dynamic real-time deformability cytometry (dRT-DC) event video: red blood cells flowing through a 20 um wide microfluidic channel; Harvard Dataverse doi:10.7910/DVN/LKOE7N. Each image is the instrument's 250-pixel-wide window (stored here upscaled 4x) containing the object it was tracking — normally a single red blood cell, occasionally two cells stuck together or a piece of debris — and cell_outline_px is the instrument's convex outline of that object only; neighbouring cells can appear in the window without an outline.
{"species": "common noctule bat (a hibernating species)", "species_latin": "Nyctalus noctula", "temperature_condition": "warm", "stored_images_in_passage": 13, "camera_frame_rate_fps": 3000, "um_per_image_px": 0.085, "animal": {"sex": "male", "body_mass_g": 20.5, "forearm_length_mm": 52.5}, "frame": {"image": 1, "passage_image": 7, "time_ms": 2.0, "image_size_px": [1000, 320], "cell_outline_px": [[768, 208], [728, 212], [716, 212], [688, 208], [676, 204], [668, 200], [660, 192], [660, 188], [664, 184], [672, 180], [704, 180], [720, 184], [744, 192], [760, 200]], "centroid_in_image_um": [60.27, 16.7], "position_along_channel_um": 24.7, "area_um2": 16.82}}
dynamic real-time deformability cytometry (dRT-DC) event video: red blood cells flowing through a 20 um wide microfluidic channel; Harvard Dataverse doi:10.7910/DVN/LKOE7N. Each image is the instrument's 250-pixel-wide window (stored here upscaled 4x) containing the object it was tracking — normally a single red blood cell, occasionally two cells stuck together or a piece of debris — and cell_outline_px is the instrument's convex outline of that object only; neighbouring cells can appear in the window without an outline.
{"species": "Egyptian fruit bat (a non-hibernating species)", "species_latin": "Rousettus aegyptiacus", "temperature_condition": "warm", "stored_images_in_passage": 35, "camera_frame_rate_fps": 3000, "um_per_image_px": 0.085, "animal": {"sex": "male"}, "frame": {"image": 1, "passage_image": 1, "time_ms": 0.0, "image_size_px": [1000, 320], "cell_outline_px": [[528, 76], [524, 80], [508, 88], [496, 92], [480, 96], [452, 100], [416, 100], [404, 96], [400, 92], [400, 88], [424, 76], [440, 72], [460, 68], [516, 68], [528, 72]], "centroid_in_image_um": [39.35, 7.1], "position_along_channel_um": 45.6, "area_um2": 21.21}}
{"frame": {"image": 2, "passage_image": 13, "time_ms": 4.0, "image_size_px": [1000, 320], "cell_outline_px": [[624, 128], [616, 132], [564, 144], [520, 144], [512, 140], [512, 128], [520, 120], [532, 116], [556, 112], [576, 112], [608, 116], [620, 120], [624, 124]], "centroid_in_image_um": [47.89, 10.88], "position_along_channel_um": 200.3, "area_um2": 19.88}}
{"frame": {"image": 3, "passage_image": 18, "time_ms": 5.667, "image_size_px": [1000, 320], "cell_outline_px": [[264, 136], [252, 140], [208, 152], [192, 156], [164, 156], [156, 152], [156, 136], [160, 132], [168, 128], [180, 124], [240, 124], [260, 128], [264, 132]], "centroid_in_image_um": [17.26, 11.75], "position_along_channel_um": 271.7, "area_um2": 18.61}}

● ● ● ● ●

# GIVEN INSTRUCTION:
Return every record, word for word.

# FULL ANSWER:
dynamic real-time deformability cytometry (dRT-DC) event video: red blood cells flowing through a 20 um wide microfluidic channel; Harvard Dataverse doi:10.7910/DVN/LKOE7N. Each image is the instrument's 250-pixel-wide window (stored here upscaled 4x) containing the object it was tracking — normally a single red blood cell, occasionally two cells stuck together or a piece of debris — and cell_outline_px is the instrument's convex outline of that object only; neighbouring cells can appear in the window without an outline.
{"species": "common noctule bat (a hibernating species)", "species_latin": "Nyctalus noctula", "temperature_condition": "warm", "stored_images_in_passage": 13, "camera_frame_rate_fps": 3000, "um_per_image_px": 0.085, "animal": {"sex": "male", "body_mass_g": 20.5, "forearm_length_mm": 52.5}, "frame": {"image": 1, "passage_image": 7, "time_ms": 2.0, "image_size_px": [1000, 320], "cell_outline_px": [[768, 208], [728, 212], [716, 212], [688, 208], [676, 204], [668, 200], [660, 192], [660, 188], [664, 184], [672, 180], [704, 180], [720, 184], [744, 192], [760, 200]], "centroid_in_image_um": [60.27, 16.7], "position_along_channel_um": 24.7, "area_um2": 16.82}}
dynamic real-time deformability cytometry (dRT-DC) event video: red blood cells flowing through a 20 um wide microfluidic channel; Harvard Dataverse doi:10.7910/DVN/LKOE7N. Each image is the instrument's 250-pixel-wide window (stored here upscaled 4x) containing the object it was tracking — normally a single red blood cell, occasionally two cells stuck together or a piece of debris — and cell_outline_px is the instrument's convex outline of that object only; neighbouring cells can appear in the window without an outline.
{"species": "Egyptian fruit bat (a non-hibernating species)", "species_latin": "Rousettus aegyptiacus", "temperature_condition": "warm", "stored_images_in_passage": 35, "camera_frame_rate_fps": 3000, "um_per_image_px": 0.085, "animal": {"sex": "male"}, "frame": {"image": 1, "passage_image": 1, "time_ms": 0.0, "image_size_px": [1000, 320], "cell_outline_px": [[528, 76], [524, 80], [508, 88], [496, 92], [480, 96], [452, 100], [416, 100], [404, 96], [400, 92], [400, 88], [424, 76], [440, 72], [460, 68], [516, 68], [528, 72]], "centroid_in_image_um": [39.35, 7.1], "position_along_channel_um": 45.6, "area_um2": 21.21}}
{"frame": {"image": 2, "passage_image": 13, "time_ms": 4.0, "image_size_px": [1000, 320], "cell_outline_px": [[624, 128], [616, 132], [564, 144], [520, 144], [512, 140], [512, 128], [520, 120], [532, 116], [556, 112], [576, 112], [608, 116], [620, 120], [624, 124]], "centroid_in_image_um": [47.89, 10.88], "position_along_channel_um": 200.3, "area_um2": 19.88}}
{"frame": {"image": 3, "passage_image": 18, "time_ms": 5.667, "image_size_px": [1000, 320], "cell_outline_px": [[264, 136], [252, 140], [208, 152], [192, 156], [164, 156], [156, 152], [156, 136], [160, 132], [168, 128], [180, 124], [240, 124], [260, 128], [264, 132]], "centroid_in_image_um": [17.26, 11.75], "position_along_channel_um": 271.7, "area_um2": 18.61}}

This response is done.